Heimliches Treffen für sowjetische Zeitungen? Deswegen trifft Mischa einen US-Journalisten: Nicht einmal die eigenen Zeitungen geben sie anscheinend Westlern freiwillig zum Lesen. Und jetzt kommt der Clou: Nick kriegt einen großen Bahnhof vom KGB:
"In diesem Augenblick kam hinter einigen Büschen ein Lastwagen hervor. Ungefähr acht KGB-Leute sprangen auf mich zu und legten mir Handschellen an."
Weia, eine Falle! Erstaunlicherweise gibt es an der Story Daniloffs unter Demokraten - und nicht einmal bei Präsident Reagan selbst - kaum (Glaubens-)Zweifel, während die ähnliche Geschichte Sacharows allgemein als erfundene Retourkutsche des KGB abgetan wird. Dazu gehört, daß zwar jeder aufgeklärte Beobachter abgeklärt weiß, was in den Botschaften der Sowjetunion so alles getrieben wird an nachrichtendienstlicher Tätigkeit, sich aber keiner der ansonsten so hintergrundkundigen Westjournalisten jetzt daran erinnern möchte, daß Daniloffs Arbeitgeber "US News and World Report" eine vom CIA initiierte und geförderte Publikation ist, die über eine sehr geringe Auflage, aber über eines der größten "Korrespondenten"netze, namentlich in Oststaaten und Krisengebieten, verfügt.

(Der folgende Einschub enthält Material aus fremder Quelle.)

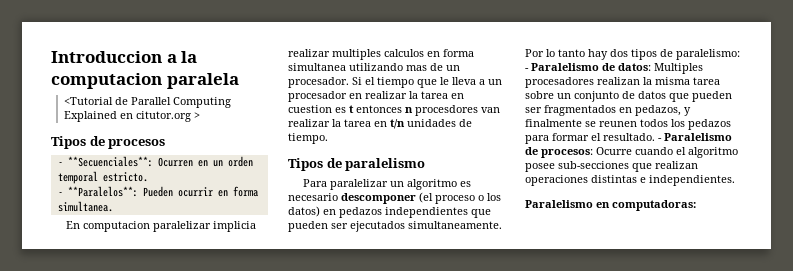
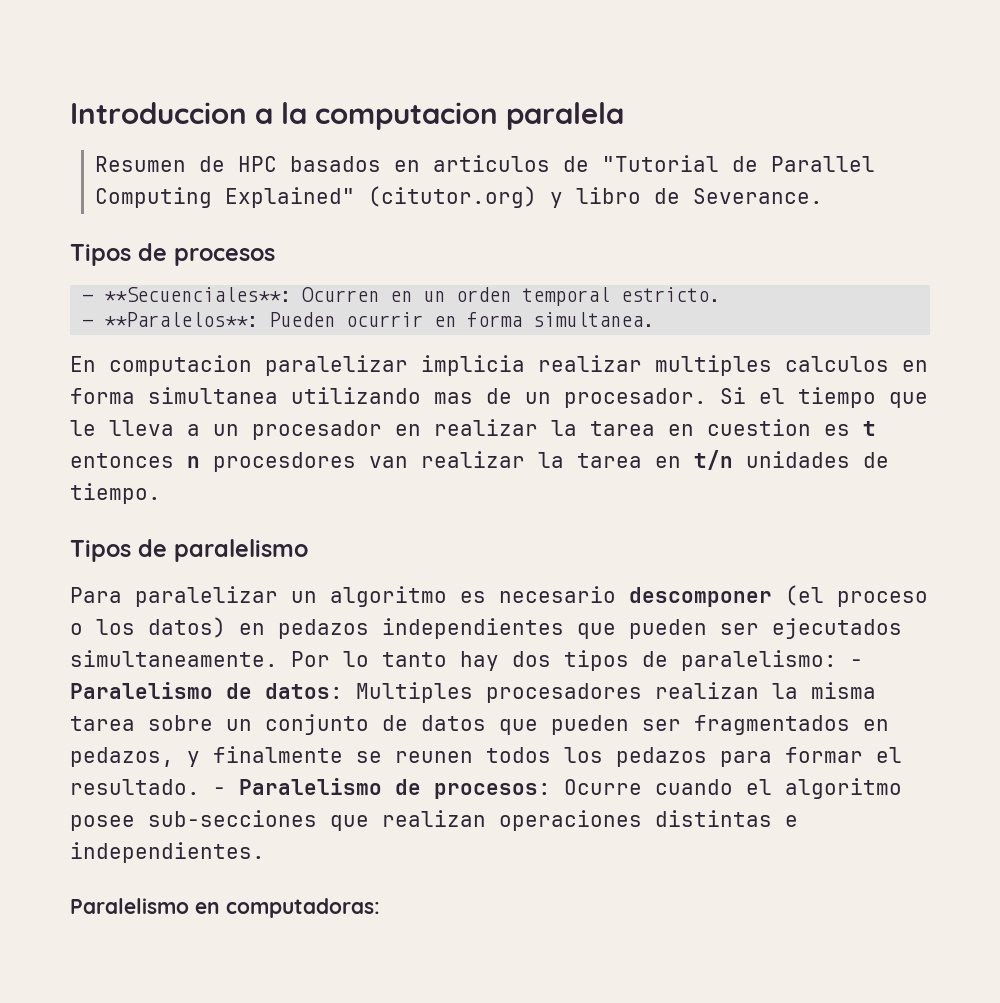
[63,97,231,108] [63,111,200,122] <Tutorial de Parallel Computing Explained en citutor.org > -> [95,155,876,172] [95,186,824,208] Resumen de HPC basados en articulos de "Tutorial de Parallel Computing Explained" (citutor.org) y libro de Severance.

Man kann also getrost in schwebende Verfahren, die ohnehin nicht abgeschlossen werden dürften, eingreifen und feststellen, daß hier zwei Spitzel das Pech gehabt haben, aus politischen Gründen aufgeflogen zu sein, die jenseits ihres normalen Berufsrisikos angesiedelt sind. Selbst wenn tatsächlich dem einen oder beiden eine "Falle" gestellt worden ist, so fragt sich nur, warum jetzt und wieso diese Form des Verfahrens. Die immer wieder angeführte Besonderheit, die Sowjets hätten seit 1949 keinen Journalisten aus dem Westen mehr festgenommen, läßt sich auch auf den Fall Sacharow anwenden: Noch nie wurde nämlich gegen einen Beamten der sowjetischen Botschaften und Konsulate in den USA Anklage erhoben. Üblicherweise wird die von solchen Agenten betriebene Nachrichten- und Informationsbeschaffungstätigkeit wechselseitig toleriert und gelegentlich mit Ausweisungen geahndet.
Der amerikanische Beschluß, Sacharow "zu entlarven" und wie einen Spion zu behandeln, erfolgte in der vollen Absicht, eine bisher geltende und von beiden Seiten beachtete Usance für die sowjetische Seite nicht mehr gelten zu lassen. Der Entschluß, aus dem sowjetischen Gegenzug mit Daniloff eine internationale Affäre zu machen, stellt folgerichtig eine Eskalalion dar: Der anderen Seite wird die ebenfalls bis dato akzeptierte Usance des Konterns bestritten, weil die Affäre nicht beigelegt werden soll. Offiziell erklären die USA, sie hätten einen Feindspion erwischt, während die Sowjetunion einen freien amerikanischen Bürger in "Geiselhaft" halte. Daß die sowjetische Seite das nicht einsehen will und auf der Parallelität der Fälle beharrt, das "zwingt" die US-Regierung zu einer entschiedenen Antwort: 25 Sowjetdiplomaten werden ausgewiesen. So bekommt die erklärte Absicht der Sowjetunion, die Spionageaffäre wie gewohnt zu entschärfen und nicht in die Gipfelvorbereitungen hineinzuziehen, keine Chance. Es ist nämlich gerade das Interesse Washingtons, die Angelegenheit politisch zu dramatisieren.
Das "Wall Street Journal" liefert Stichworte und vergleicht Daniloffs "Status" mit der Lage der amerikanischen Geiseln in Beirut. Der KGB ist eine Terrororganisation, Gorbatschow ihr Chef! Fazit: "Mit solchen Leuten trifft man sich nicht, Mr. President! "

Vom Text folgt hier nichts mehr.